_Aim of the exercise_.
Leave the pictures out, and transcribe the material below exactly from the line with "日销售总额, 12: 500000 -> 442000" to the line with "Settimana-fine, 2023: 26 -> 35", both lines included.

_Exercise material_.

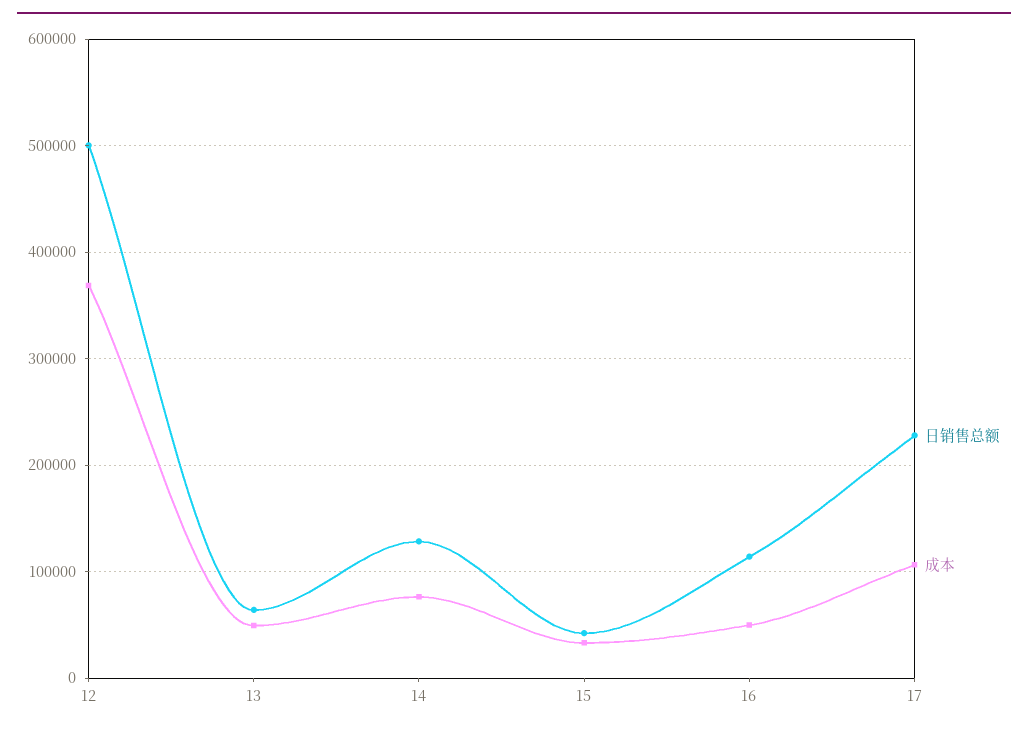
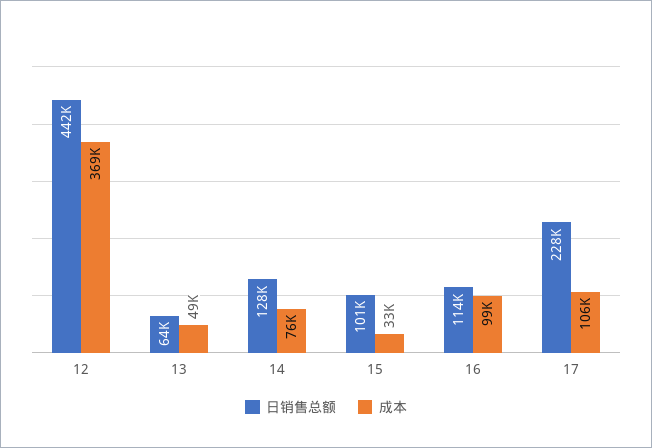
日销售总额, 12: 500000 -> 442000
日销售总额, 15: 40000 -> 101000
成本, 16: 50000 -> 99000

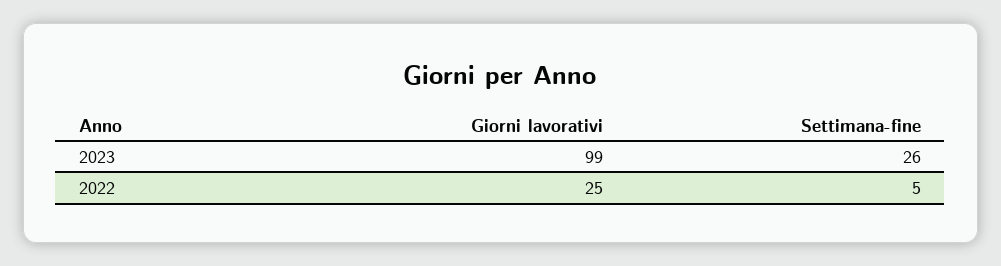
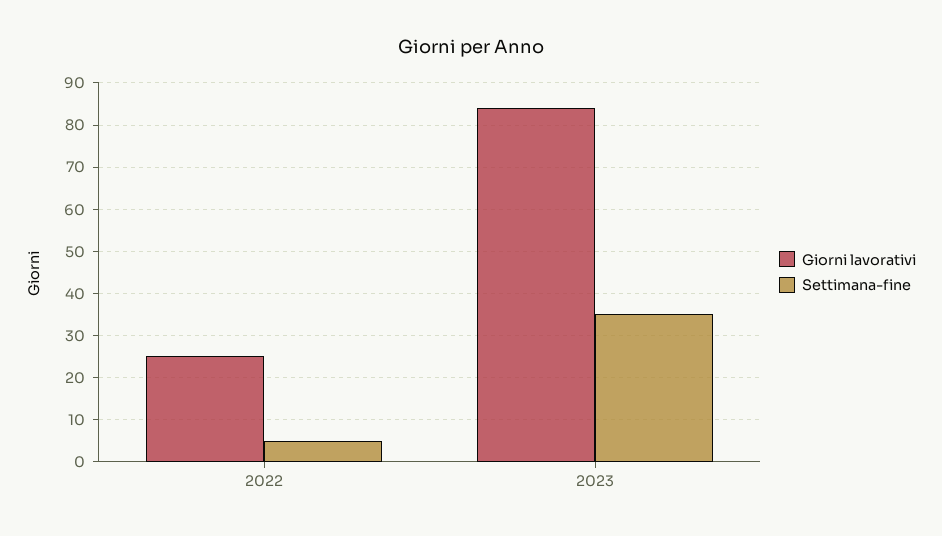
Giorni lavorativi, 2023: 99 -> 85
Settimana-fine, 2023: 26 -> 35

==

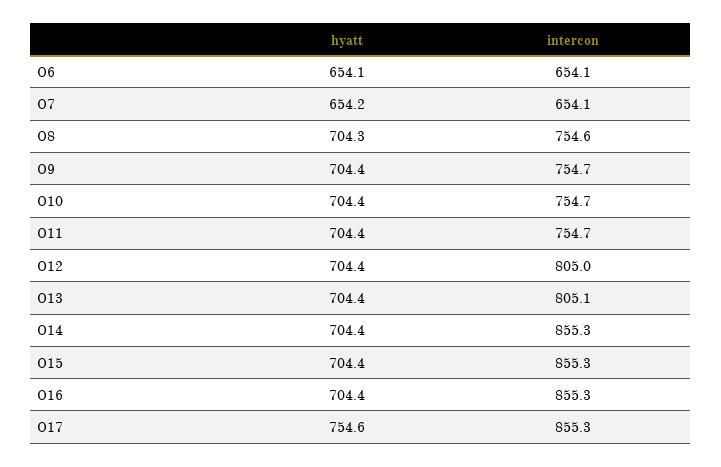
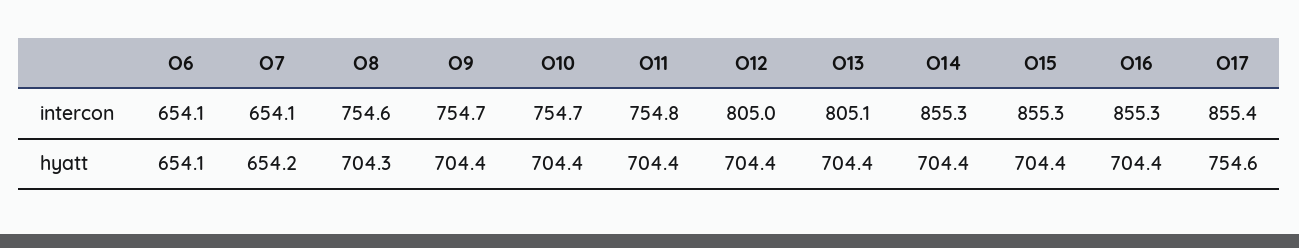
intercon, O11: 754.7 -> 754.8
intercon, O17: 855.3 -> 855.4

_Finished exercise_.
日销售总额, 12: 500000 -> 442000
日销售总额, 15: 40000 -> 101000
成本, 16: 50000 -> 99000

Giorni lavorativi, 2023: 99 -> 85
Settimana-fine, 2023: 26 -> 35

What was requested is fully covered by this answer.